How you upgrade your equipment has also been refreshed, the game doing away with the fiddly Weaver mechanic and instead allowing you progress through multiple tiers of upgrades across your sprawling arsenal of death-dealing traps, and usually finished off with a this-or-that perk bonus for each trap. The distribution of skulls is also much more copious, both during the game itself (as random item drops) alongside post-match bonuses and rewards in the game's new Endless mode. While unlocking everything will require grinding through levels multiple times, customising your perfect selection is possible much sooner in the game than before.

But it's the game's main selling point, online co-op play with the game's new Sorceress character, which changes the dynamic most significantly. Two players makes managing multiple choke points much easier; it is unsurprisingly easier when another play has quite literally got your back. Each of the game's sixteen levels can be played in single-player, but some of them (later ones especially) seem designed specifically for co-operative play.

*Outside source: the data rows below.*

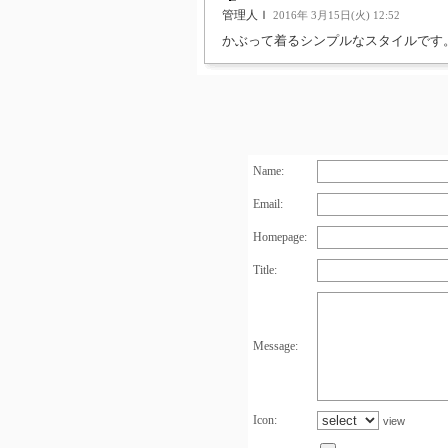
管理人Ｉ
2016年 3月15日(火) 12:52
かぶって着るシンプルなスタイルです
Name:
Email:
Homepage:
Title:
Message:
Icon:
view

With cross-crossing junctions, multiple vantage points and intertwined corridors, some of the game's co-op levels are a real treat - though two competent players will definitely want to up the difficulty level slightly once they've levelled up their character a little bit. The same difficulty spikes that affected the first game rear their head here in single-player mode, though, especially in those aforementioned later levels. Still, much of the single-player game seems to ping pong being a doddle to near-impossible, though much of that will be for obsessive sticklers (like me) who have a hard time accepting anything other than the game's maximum five-star rating.

The Sorceress is a fun character, with a selection of spells designed to charm and control orcs, but it's the returning War Mage who is still the most fun, especially with his particularly lethal new blunderbuss weapon, which you get from the beginning of the game. Sadly the single-player game restricts player profiles to choose one or the other, meaning you can't just switch to the other character when you fancy a change - a curious oversight for a game that goes to considerable lengths to promote player choice elsewhere.

Even though much of Orcs Must Die! 2 feels like it's an expansion rather than a fully-fledged sequel, Robot Entertainment adds and refines just enough to get away with it. Besides, you'll be having too much fun knocking back waves and waves of all those nasty Orcs to care.